For those of you who don't know me well, I am an anxious person. Okay, to be honest, I am ridiculously worried about ridiculous things. I let "what ifs" take over and I seem to think glass-half-empty thoughts quite often. It's hard to get ready in the morning and read this verse from Psalms on my bathroom mirror. Sometimes I feel confident that I will breeze through the day. Other days, I feel like I could puke from the sense of dread that sits in my tummy.

Today I had coffee with a friend of mine who I have not seen in a couple of years. God's wisdom is amazing. The way He knows what each of us is going through is awesome enough. The fact that He connects us with others who can relate?
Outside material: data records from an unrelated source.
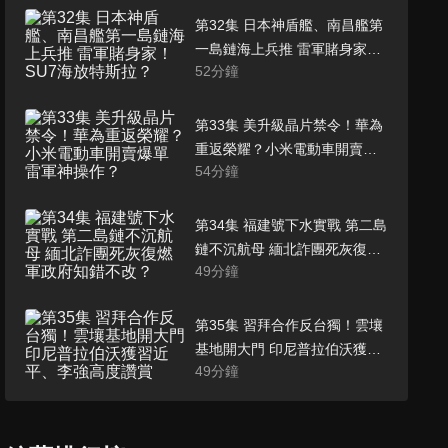
第32集 日本神盾艦、南昌艦第
一島鏈海上兵推 雷軍賭身家！
52
分鐘
SU7海放特斯拉？
第33集 美升級晶片禁令！華為
重返榮耀？小米電動車開賣爆
54
分鐘
單 雷軍神操作？
第34集 福建號下水實戰 第二島
鏈不沉航母 緬北詐團死灰復燃
49
分鐘
軍政府知錯不改？
第35集 習拜合作反台獨！雲壤
基地開大門 印尼普拉伯沃獲習
49
分鐘
近平、李強高度讚賞
第36集 拜登急電習近平轉頭空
Or the way He puts folks in our lives at exactly the right time? It reminds me that He has me in the palm of His hand. Today I was able to listen to someone tell me about their life, and all the intensely wonderful things that God is doing. It was so inspiring. As I listened to her tell me all about their family's adventure, I realized that I am not the only person who dreams big and feels like crazy things are possible. More than that, crazy things are what God desires for us....Take risks, He tell us. Get UNcomfortable. Let go and I will steer.

I'll show up and take care of you as I promised and bring you back home. I know what I'm doing. I have it all planned out—plans to take care of you, not abandon you, plans to give you the future you hope for.  (Jer. 29:11, The Message)
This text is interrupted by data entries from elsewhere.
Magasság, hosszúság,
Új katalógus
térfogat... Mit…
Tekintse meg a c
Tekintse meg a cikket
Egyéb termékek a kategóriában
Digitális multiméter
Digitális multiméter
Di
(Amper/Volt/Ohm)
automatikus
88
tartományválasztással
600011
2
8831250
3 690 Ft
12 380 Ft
He will show up and take care of us. And then to top it off, He will bring us back HOME to His house one day. He has it all under control; it's all good. He will give us the future that we hope for- maybe not in the form of what we expected, but He will meet the desires of our heart one way or another.

Someone once called me "flighty" and it wore on my nerves. I immediately started to question myself. WAS I indeed someone who could not remain on one path? Or someone who could not make a decision and stick to it? I prefer to think that I am a follower. A follower of my Father God, that is. I go where He leads. I don't always go without questioning (or without whining, for that matter) but I try to listen to Him and follow. This may cause me to up and move in the middle of something, or it may cause me to change my mind. If this makes me flighty, then so be it. Spending time with this friend today made me realize that I'm not the only person who knows that with God, the impossible can indeed become a reality.


1 comment:

  1. LOVE it!!! :) Can't wait to see where God is leading you!